Records contained in a dataset
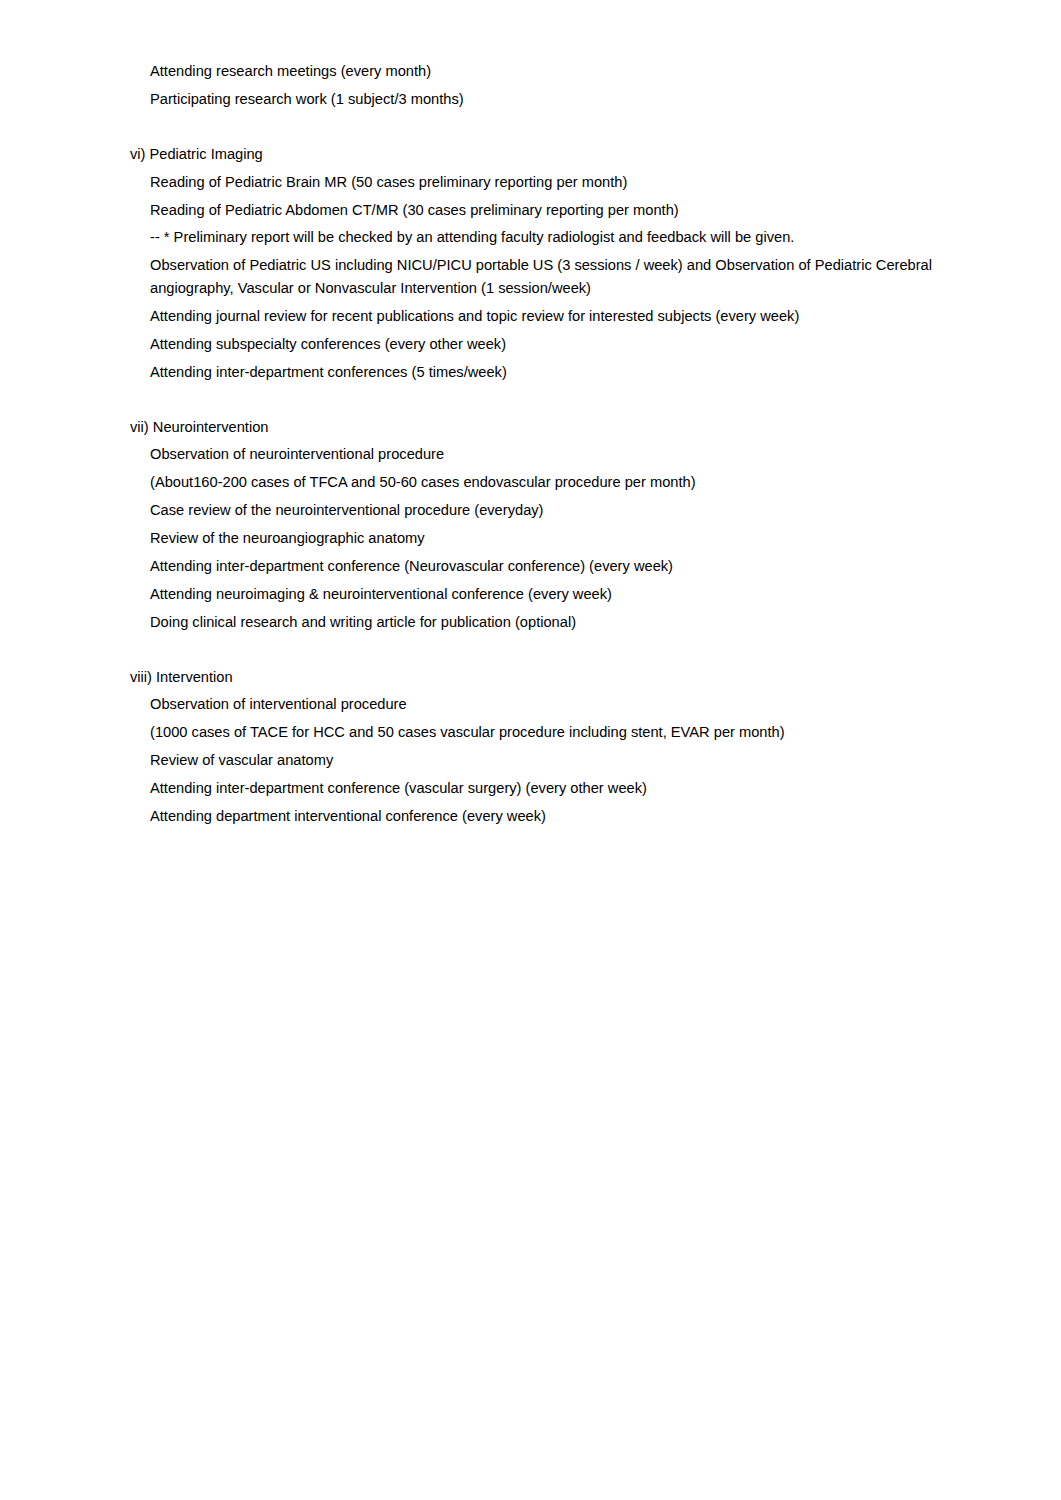Attending research meetings (every month)
Participating research work (1 subject/3 months)
vi) Pediatric Imaging
Reading of Pediatric Brain MR (50 cases preliminary reporting per month)
Reading of Pediatric Abdomen CT/MR (30 cases preliminary reporting per month)
-- * Preliminary report will be checked by an attending faculty radiologist and feedback will be given.
Observation of Pediatric US including NICU/PICU portable US (3 sessions / week) and Observation of Pediatric Cerebral angiography, Vascular or Nonvascular Intervention (1 session/week)
Attending journal review for recent publications and topic review for interested subjects (every week)
Attending subspecialty conferences (every other week)
Attending inter-department conferences (5 times/week)
vii) Neurointervention
Observation of neurointerventional procedure
(About160-200 cases of TFCA and 50-60 cases endovascular procedure per month)
Case review of the neurointerventional procedure (everyday)
Review of the neuroangiographic anatomy
Attending inter-department conference (Neurovascular conference) (every week)
Attending neuroimaging & neurointerventional conference (every week)
Doing clinical research and writing article for publication (optional)
viii) Intervention
Observation of interventional procedure
(1000 cases of TACE for HCC and 50 cases vascular procedure including stent, EVAR per month)
Review of vascular anatomy
Attending inter-department conference (vascular surgery) (every other week)
Attending department interventional conference (every week)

What you should do: Would you copy out exactly the lines above that start at the one containing "Observation of neurointerventional procedure" and end at the one containing "Attending inter-department conference (vascular", inclusive?

Worked solution:
Observation of neurointerventional procedure
(About160-200 cases of TFCA and 50-60 cases endovascular procedure per month)
Case review of the neurointerventional procedure (everyday)
Review of the neuroangiographic anatomy
Attending inter-department conference (Neurovascular conference) (every week)
Attending neuroimaging & neurointerventional conference (every week)
Doing clinical research and writing article for publication (optional)
viii) Intervention
Observation of interventional procedure
(1000 cases of TACE for HCC and 50 cases vascular procedure including stent, EVAR per month)
Review of vascular anatomy
Attending inter-department conference (vascular surgery) (every other week)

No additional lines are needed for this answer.